I love the flavors in this dish. The coconut and lime are so refreshing, and the roasted corn and jalapenos add a nice touch of heat. I would definitely make this again.


Marvinedo Obalim
[email protected]

This was a great recipe for a quick and easy weeknight meal. I used pre-cooked chicken and it still turned out great. I would definitely recommend this recipe to anyone who is looking for a healthy and flavorful meal.


Lanvin Capesius
[email protected]

I made this recipe for a potluck and it was a huge success! Everyone loved it. I especially liked the roasted corn and jalapenos. They added a lot of flavor to the dish.


Gautam Lama
[email protected]

This dish was a bit too spicy for me, but my husband loved it. I think next time I will use less jalapenos. Otherwise, it was a great recipe and I would definitely make it again.


Nelson Charles
[email protected]

I followed the recipe exactly and it turned out great!
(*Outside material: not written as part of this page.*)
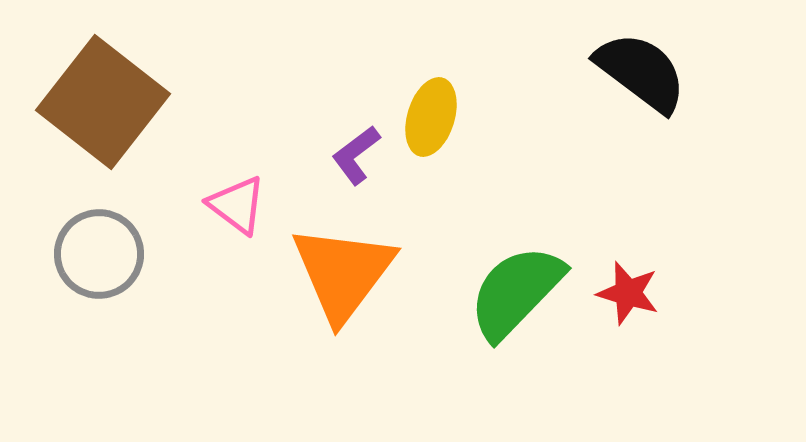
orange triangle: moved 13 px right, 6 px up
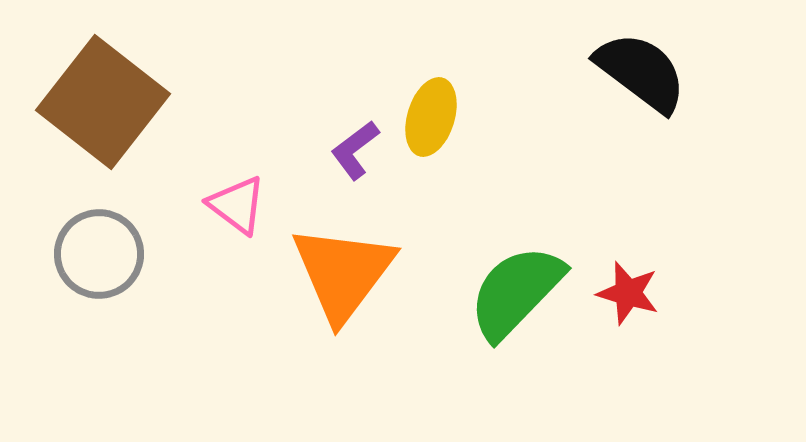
purple L-shape: moved 1 px left, 5 px up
The rice was fluffy and flavorful, and the chicken was tender and juicy. The roasted corn and jalapenos were a nice addition, and the lime crema was the perfect finishing touch.


Riponz D Sam
[email protected]

This was a delicious and easy weeknight meal. I made it with brown rice and it was still very flavorful. I also added some black beans for extra protein. My husband and I both loved it!


Shelton Cole
[email protected]

I love the combination of flavors in this dish. The coconut and lime really complement each other, and the roasted corn and jalapenos add a nice touch of heat. I would definitely recommend this recipe to anyone who loves Thai food.


Country kyss Kreations
[email protected]

This coconut lime rice bowl was a hit with my family! The flavors were amazing and the chicken was cooked perfectly. I will definitely be making this again.